A few days later, on April 27, two more people came forward to Business Insider to further corroborate Reade's claims on the record. Lynda LaCasse, a former next-door neighbor of Reade's and a self-described Biden supporter, said Reade told her about the assault.
"This happened, and I know it did because I remember talking about it," LaCasse told Business Insider, recalling a conversation with Reade that occurred in either 1995 or 1996.
Another past acquaintance, Lorraine Sanchez, a former colleague, also recalled past conversations with Reade, though she said did not recall Reade referring to Biden by name.
"[Reade said] she had been sexually harassed by her former boss while she was in D.C.," Sanchez told the publication, "and as a result of her voicing her concerns to her supervisors, she was let go, fired."
While Biden has remained silent on the allegations, many prominent Democrats are backing their party's presumptive nominee.

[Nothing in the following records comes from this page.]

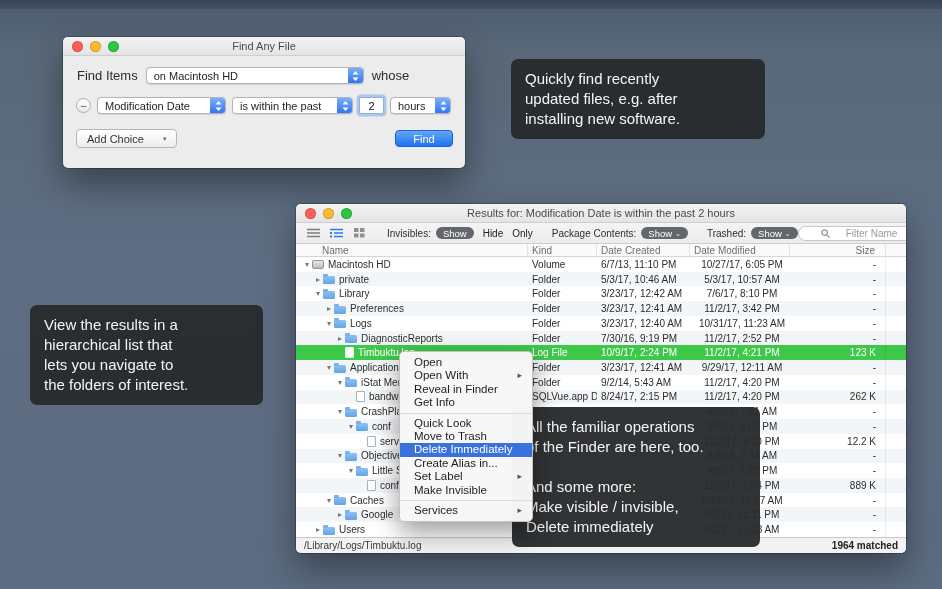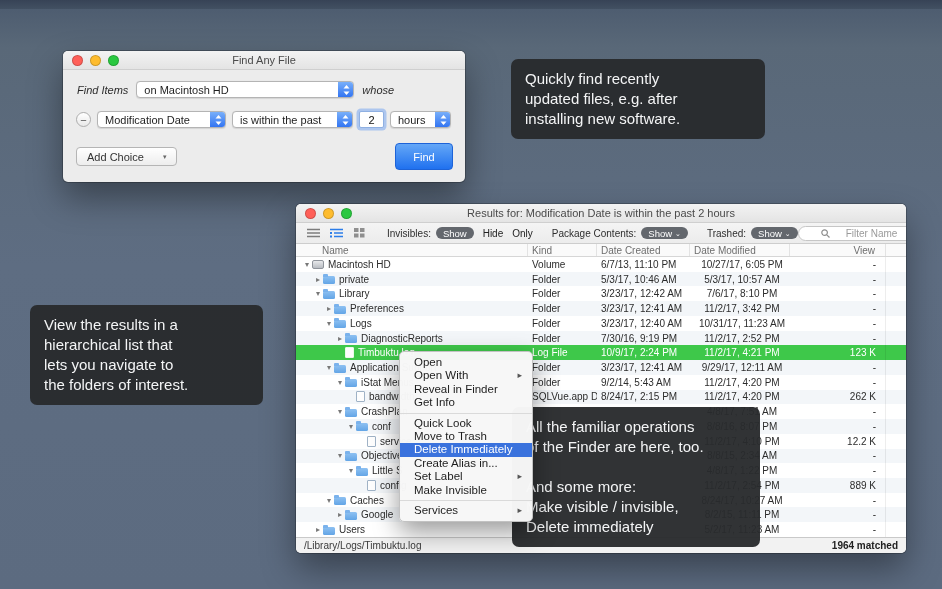"Find Any File" .find-window { top: 51px -> 37px }
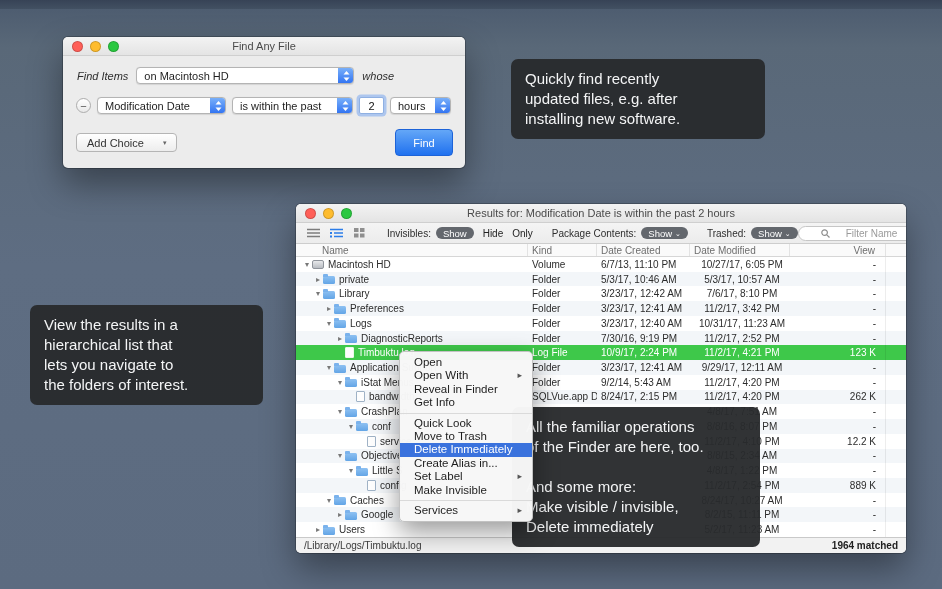"Find Items" .label { font-size: 11px -> 13px; font-style: italic -> none }
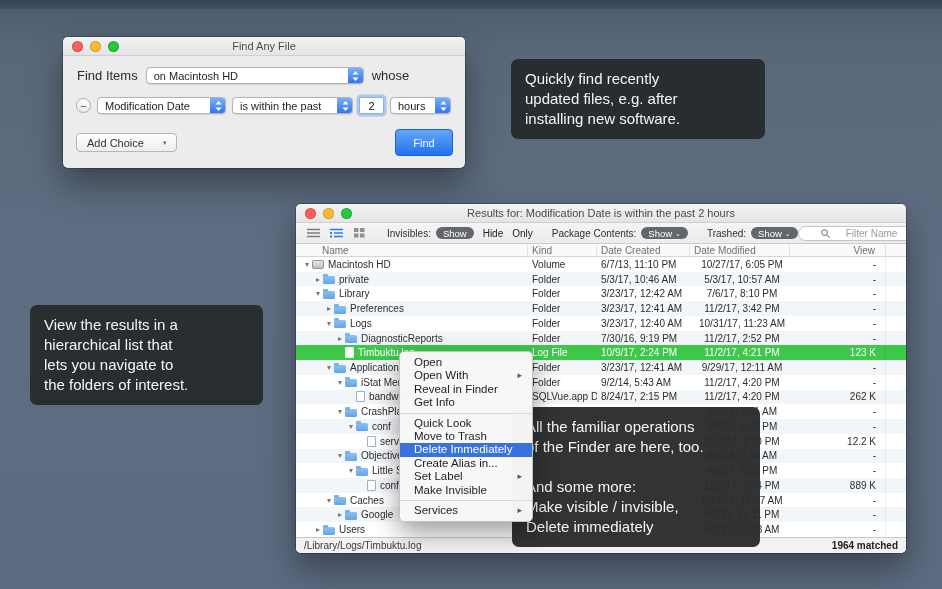"Find" .btn-primary { height: 27px -> 17px }
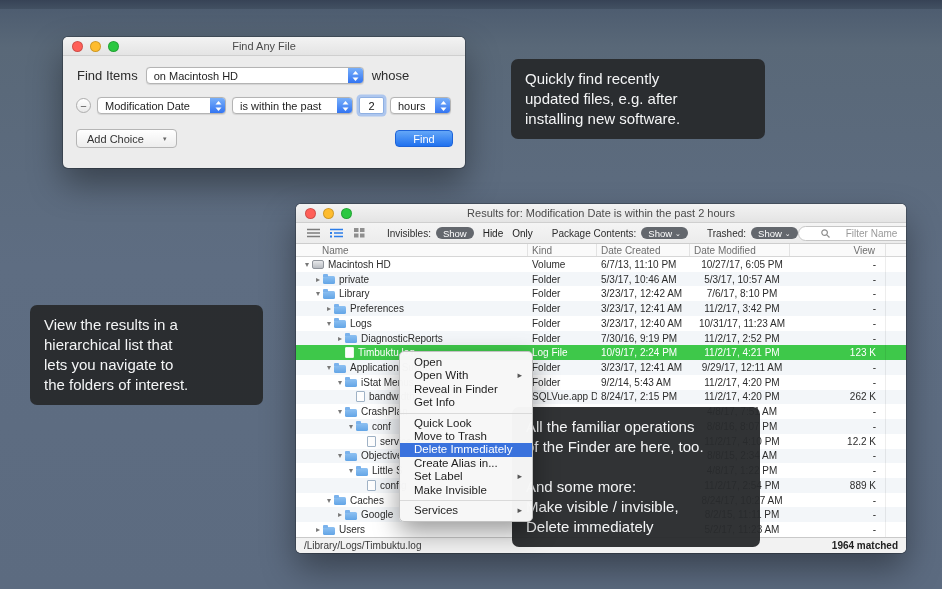"View" div.th { text: View -> Size }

Most notably, the candidates on his potential VP shortlist like Stacey Abrams and Sen. Amy Klobuchar, D-Minn., have defended Biden's character and record as a women's rights advocate and suggested the Times' reporting on Reade's claims exonerate the former vice president.
On April 28, BuzzFeed News reported that the Biden campaign was circulating talking points to combat Reade's allegations, which cited the Times' reporting and declared that the outlet concluded that the alleged assault "did not happen."
The next day, the Times rebuked the Biden campaign for "inaccurately" describing its reporting as conclusive.
There has been growing pressure for Biden to address the allegations himself and to call on the University of Delaware to unseal his Senate records.
"I'm calling for the release of the documents being held by the University of Delaware that contain Biden's staff personnel records because I believe it will have my complaint form, as well as my separation letter and other documents," Reade told Fox News. "Maybe if other staffers that have tried to file complaints would come to light -- why are they under seal? And why won't they be released to the public?"
The editorial board of The Washington Post joined the call on April 29, urging Biden to address the allegations and "release relevant records."
The New York Times also reported that women's groups had drafted an unreleased joint letter to Biden pleading for him to speak out about the claims, but the Biden campaign intervened and prevented the letter from being sent.
Over a month has passed since Reade came forward with her assault claim, which slowly brewed over the past several weeks and quickly became the biggest political controversy in the country.